Tuesday, October 15, 2013

Neil Gaiman: Let children read the books they love

Author says physical books are here to stay during keynote speech on what he sees as future of books, reading and libraries

Child reading
Neil Gaiman believes well-meaning adults can destroy a child's love of reading by giving them 'worthy-but-dull books'. Photograph: Danny Lawson/PA

Children should be allowed to read whatever they enjoy, the author Neil Gaiman has said as he warned that well-meaning adults could destroy a child's love of reading for ever..

Gaiman was delivering a lecture on Monday night about the future of books, reading and libraries to an audience of arts and literary figures. In a wide-ranging speech he said the rise of ebooks did not mean the end for physical books and made an impassioned plea to stop library closures.

Gaiman, who has written books for children and adults, warned of the dangers of trying to dictate what children read at the second annual Reading Agency lecture, inaugurated last year by Jeanette Winterson.
He said: "I don't think there is such a thing as a bad book for children." Every now and again there was a fashion for saying that Enid Blyton or RL Stine was a bad author or that comics fostered illiteracy. "It's tosh. It's snobbery and it's foolishness."

He added: "Well-meaning adults can easily destroy a child's love of reading. Stop them reading what they enjoy or give them worthy-but-dull books that you like – the 21st-century equivalents of Victorian 'improving' literature – you'll wind up with a generation convinced that reading is uncool and, worse, unpleasant."

Gaiman revealed that he too had been guilty, once telling his 11-year-old daughter that if she loved Stine's horror books, she would absolutely adore Stephen King's Carrie: "Holly read nothing but safe stories of settlers on prairies for the rest of her teenage years and still glares at me when Stephen King's name is mentioned."
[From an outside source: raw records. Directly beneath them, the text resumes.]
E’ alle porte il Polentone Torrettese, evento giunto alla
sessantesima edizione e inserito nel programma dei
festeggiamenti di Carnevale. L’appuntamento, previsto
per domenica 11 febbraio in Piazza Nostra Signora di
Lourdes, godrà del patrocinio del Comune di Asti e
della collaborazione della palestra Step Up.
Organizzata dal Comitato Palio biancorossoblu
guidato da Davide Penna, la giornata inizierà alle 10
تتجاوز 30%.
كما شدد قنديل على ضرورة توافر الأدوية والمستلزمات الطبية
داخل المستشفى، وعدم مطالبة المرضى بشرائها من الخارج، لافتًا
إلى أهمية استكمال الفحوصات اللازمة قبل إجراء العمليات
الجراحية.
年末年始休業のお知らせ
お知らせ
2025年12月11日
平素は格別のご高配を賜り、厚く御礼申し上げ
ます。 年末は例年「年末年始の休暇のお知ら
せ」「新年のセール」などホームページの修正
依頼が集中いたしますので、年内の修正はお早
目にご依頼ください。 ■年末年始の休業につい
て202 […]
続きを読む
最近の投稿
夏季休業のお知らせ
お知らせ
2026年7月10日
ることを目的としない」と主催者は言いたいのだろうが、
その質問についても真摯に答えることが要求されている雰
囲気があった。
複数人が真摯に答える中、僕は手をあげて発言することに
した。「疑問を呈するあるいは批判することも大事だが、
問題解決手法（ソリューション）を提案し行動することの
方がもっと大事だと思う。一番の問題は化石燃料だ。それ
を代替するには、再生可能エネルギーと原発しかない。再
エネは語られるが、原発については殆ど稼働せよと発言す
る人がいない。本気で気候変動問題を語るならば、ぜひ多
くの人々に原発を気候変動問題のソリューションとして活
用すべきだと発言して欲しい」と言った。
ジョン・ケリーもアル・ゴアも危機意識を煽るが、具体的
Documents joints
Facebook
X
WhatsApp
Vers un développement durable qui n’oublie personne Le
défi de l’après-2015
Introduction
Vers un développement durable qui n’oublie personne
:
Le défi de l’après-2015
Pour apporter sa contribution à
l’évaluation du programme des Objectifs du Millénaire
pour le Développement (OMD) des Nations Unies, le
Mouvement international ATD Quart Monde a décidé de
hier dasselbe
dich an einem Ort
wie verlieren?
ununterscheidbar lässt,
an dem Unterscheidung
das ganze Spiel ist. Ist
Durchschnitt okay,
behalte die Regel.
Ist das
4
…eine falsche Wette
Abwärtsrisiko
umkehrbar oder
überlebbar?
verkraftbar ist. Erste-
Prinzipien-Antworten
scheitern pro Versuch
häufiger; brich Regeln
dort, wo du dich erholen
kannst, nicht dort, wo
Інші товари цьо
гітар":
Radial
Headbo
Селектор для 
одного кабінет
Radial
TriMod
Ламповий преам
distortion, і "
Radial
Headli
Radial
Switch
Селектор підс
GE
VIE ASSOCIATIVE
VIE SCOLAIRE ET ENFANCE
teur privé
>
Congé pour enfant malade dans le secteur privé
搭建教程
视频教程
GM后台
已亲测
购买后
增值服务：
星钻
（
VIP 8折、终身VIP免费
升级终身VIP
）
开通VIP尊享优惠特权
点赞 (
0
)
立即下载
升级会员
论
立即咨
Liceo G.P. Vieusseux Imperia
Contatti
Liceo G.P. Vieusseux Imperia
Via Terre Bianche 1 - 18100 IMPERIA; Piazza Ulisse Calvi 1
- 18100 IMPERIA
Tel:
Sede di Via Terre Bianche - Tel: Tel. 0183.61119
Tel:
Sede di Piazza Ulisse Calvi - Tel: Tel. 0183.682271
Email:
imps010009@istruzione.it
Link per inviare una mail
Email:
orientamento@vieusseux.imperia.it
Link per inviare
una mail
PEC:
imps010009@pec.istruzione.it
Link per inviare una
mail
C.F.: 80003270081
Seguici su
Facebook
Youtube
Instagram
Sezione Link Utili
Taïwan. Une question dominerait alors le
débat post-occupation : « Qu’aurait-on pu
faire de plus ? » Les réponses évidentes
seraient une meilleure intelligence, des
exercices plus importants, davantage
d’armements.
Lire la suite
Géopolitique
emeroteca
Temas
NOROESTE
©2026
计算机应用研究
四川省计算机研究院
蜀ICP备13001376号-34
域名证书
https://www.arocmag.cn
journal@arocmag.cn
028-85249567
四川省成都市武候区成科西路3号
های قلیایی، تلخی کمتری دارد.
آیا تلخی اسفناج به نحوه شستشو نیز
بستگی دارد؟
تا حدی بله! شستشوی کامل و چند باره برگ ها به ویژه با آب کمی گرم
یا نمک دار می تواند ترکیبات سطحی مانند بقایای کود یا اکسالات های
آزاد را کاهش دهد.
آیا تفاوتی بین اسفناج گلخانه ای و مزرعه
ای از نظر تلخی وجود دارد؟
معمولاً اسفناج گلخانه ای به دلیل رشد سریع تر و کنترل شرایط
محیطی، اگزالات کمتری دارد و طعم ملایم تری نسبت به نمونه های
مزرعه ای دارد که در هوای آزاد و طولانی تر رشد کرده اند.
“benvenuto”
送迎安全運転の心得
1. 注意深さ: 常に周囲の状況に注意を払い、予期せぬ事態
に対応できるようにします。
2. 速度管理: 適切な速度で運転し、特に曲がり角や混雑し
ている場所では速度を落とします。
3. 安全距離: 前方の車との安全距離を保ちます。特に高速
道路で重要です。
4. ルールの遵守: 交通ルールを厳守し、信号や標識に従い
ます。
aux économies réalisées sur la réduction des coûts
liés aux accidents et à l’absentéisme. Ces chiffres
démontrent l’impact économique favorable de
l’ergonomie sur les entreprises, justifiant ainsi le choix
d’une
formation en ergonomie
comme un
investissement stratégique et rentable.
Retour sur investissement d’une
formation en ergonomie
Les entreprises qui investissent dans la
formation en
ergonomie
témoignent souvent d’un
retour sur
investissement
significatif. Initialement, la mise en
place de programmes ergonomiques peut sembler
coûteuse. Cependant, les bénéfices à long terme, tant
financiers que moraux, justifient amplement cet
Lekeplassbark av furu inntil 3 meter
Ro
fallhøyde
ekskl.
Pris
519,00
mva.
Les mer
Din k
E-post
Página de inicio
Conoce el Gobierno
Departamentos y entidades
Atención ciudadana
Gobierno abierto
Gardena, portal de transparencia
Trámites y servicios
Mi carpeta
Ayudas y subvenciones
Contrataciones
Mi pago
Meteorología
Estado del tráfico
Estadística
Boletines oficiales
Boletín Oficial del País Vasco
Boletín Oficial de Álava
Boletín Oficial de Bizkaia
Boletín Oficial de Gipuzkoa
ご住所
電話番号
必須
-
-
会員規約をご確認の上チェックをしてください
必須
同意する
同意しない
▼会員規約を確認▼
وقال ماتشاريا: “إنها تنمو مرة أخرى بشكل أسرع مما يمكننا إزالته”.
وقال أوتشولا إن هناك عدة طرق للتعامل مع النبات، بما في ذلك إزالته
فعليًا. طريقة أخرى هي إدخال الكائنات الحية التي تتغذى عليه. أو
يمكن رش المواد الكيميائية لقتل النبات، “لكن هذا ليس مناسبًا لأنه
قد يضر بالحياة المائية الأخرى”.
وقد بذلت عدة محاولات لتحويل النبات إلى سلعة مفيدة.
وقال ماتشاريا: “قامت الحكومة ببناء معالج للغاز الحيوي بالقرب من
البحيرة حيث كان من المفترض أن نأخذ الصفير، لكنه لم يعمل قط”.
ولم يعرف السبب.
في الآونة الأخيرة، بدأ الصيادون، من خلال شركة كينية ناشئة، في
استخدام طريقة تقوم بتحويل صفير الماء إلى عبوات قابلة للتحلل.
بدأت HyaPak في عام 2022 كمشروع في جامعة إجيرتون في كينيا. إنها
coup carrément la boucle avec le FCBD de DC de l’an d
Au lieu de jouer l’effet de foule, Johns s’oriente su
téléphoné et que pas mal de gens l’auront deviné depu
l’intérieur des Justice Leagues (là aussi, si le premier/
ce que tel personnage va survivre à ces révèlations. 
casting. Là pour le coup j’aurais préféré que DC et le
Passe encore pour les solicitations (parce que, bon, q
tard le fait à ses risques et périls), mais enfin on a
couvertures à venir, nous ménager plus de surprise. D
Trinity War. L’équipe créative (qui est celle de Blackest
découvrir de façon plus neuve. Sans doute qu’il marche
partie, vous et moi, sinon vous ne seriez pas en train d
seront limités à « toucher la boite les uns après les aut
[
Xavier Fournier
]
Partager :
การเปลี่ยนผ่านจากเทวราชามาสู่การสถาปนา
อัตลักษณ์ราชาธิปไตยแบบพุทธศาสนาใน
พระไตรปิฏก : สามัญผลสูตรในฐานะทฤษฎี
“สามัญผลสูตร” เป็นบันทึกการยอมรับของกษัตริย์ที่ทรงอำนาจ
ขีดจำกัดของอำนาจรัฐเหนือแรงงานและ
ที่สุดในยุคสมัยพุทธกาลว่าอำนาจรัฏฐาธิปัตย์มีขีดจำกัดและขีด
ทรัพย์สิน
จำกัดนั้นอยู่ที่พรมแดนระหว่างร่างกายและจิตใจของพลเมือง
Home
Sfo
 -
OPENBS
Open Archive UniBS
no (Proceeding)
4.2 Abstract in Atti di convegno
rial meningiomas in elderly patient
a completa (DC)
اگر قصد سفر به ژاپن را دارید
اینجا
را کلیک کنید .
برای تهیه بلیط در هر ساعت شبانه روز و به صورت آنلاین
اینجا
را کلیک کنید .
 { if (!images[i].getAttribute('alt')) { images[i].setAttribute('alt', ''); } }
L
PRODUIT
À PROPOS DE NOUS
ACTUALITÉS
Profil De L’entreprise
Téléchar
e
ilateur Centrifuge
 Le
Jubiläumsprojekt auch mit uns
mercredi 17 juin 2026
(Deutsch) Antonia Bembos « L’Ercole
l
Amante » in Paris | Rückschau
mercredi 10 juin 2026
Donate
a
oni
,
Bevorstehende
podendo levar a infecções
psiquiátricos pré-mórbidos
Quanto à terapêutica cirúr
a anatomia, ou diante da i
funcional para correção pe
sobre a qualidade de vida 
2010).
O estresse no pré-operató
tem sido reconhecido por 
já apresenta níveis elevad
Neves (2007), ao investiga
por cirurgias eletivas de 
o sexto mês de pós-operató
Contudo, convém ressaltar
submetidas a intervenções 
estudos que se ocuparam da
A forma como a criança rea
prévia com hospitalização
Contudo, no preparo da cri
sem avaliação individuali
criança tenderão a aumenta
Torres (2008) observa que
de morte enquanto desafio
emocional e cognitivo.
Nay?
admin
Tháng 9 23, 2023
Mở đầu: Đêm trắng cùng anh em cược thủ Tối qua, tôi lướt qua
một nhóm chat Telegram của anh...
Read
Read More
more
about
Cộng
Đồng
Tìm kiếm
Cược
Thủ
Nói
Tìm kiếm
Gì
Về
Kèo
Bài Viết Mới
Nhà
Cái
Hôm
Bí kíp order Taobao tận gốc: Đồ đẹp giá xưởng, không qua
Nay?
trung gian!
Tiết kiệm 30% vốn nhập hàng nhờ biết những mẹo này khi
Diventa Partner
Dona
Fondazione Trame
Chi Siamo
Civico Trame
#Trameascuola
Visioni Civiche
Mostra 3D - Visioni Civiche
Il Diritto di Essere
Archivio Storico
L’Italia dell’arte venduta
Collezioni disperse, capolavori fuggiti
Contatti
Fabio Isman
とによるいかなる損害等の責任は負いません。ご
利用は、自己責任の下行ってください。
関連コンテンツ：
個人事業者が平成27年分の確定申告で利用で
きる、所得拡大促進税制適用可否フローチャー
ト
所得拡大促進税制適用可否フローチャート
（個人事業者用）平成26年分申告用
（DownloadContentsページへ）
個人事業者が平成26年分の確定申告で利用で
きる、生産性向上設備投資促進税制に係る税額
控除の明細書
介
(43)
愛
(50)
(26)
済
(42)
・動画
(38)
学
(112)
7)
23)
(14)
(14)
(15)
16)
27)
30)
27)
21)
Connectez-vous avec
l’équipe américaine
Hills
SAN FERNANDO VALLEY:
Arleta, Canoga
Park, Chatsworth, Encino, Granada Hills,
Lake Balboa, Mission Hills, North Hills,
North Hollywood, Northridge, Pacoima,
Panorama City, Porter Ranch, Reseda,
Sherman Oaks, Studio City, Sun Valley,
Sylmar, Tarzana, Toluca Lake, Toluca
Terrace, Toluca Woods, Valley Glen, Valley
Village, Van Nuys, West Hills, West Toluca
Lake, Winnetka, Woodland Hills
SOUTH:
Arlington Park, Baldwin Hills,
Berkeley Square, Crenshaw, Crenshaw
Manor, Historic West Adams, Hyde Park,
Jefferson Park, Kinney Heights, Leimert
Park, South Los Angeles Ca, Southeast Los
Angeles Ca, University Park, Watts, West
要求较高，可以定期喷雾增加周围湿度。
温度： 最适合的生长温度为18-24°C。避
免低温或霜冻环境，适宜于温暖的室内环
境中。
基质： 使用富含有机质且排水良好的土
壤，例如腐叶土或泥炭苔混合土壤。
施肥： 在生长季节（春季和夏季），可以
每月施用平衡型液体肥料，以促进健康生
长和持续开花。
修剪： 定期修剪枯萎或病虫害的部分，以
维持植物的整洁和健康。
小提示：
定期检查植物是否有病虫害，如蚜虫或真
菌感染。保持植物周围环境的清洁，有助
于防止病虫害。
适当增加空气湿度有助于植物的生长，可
Gaiman said physical books were here to stay. He recalled a conversation with Douglas Adams more than 20 years ago in which Adams said a real book was like a shark. "Sharks are old, there were sharks in the ocean before the dinosaurs and the reason there are still sharks around is that sharks are better at being sharks than anything else is. Physical books are tough, hard to destroy, bath-resistant, solar operated, feel good in your hand – they are good at being books and there will always be a place for them.